Around 16 months after his election as a member of the Gandaki provincial assembly, Manange had taken the oath on January 28. Gandaki Province Speaker Netra Adhikari had administered the oath of office to him in the presence of provincial ministers, provincial assembly members and journalists.
A week after he was released from prison, Manange filed an application at the secretariat of the provincial assembly, demanding that he be administered the oath of office and secrecy.
Some senior leaders in the party minced no words to censure the leadership for welcoming Manange to the party.

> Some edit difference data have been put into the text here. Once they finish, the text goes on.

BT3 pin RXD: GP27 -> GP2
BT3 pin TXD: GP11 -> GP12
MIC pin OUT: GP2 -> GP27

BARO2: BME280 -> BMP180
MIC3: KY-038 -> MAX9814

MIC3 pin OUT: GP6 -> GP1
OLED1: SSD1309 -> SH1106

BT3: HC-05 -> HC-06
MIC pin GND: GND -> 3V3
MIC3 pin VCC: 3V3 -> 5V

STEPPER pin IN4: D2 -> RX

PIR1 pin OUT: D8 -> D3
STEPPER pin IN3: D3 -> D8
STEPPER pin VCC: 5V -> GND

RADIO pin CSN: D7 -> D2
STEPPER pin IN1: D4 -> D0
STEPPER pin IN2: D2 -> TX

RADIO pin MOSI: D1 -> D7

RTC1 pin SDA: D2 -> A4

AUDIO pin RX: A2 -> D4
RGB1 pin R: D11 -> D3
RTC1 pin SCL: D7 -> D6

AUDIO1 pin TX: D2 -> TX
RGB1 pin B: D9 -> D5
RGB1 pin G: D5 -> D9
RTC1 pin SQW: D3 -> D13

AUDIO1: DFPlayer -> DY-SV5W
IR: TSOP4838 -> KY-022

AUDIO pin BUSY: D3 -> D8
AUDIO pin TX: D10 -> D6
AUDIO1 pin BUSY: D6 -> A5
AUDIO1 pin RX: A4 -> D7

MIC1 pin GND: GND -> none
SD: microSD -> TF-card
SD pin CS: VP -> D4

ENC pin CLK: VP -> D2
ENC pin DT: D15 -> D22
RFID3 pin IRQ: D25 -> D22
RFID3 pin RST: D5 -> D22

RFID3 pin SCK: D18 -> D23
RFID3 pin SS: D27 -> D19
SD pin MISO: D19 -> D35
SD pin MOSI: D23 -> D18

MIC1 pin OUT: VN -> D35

“Any communist party has a system in place which helps transform ideologically raw people into the ones who could shape the society,” said Ghanashyam Bhusal, a standing committee member, who is a vocal critic of the party leadership. “But when the system does not function, unwanted people make it to the party.”
The ruling party’s interim statute states that for someone to become a member of the party, one should not be serving a jail term on any criminal offence.
“The system has broken down in the party, as the chairman and provincial in-charges seem to be above the party statute,” said Bhusal.
But Gurung, the chief minister, said that Manange was far better than many of the party members who are already in the party.
“It’s hard to distinguish between good and bad people,” Gurung told the Post over the phone. “Most of the party’s long-time leaders have become brokers and are involved in commission and corruption. Manange is an elected member of the provincial assembly and the party should give him a chance to improve his behaviour.”
Multiple leaders who spoke to the Post also expressed concerns that the party’s decision to welcome a controversial figure could widen the existing rift, as Manange’s entry into the party was made possible at the behest of a certain faction.
“Leaders are taking such decisions to strengthen their factions,” said Bhusal. “There is nothing left to further damage the already wrecked party.”
But the provincial chief minister continued to defend Manange, calling his entry to the party “an important event” because it gives the party a two-thirds majority in the provincial assembly.
“It’s good that a person elected by the people entered the party,” Gurung said. “If he were a thug, people would not have elected him.”
Deepak Pariyar contributed reporting from Pokhara.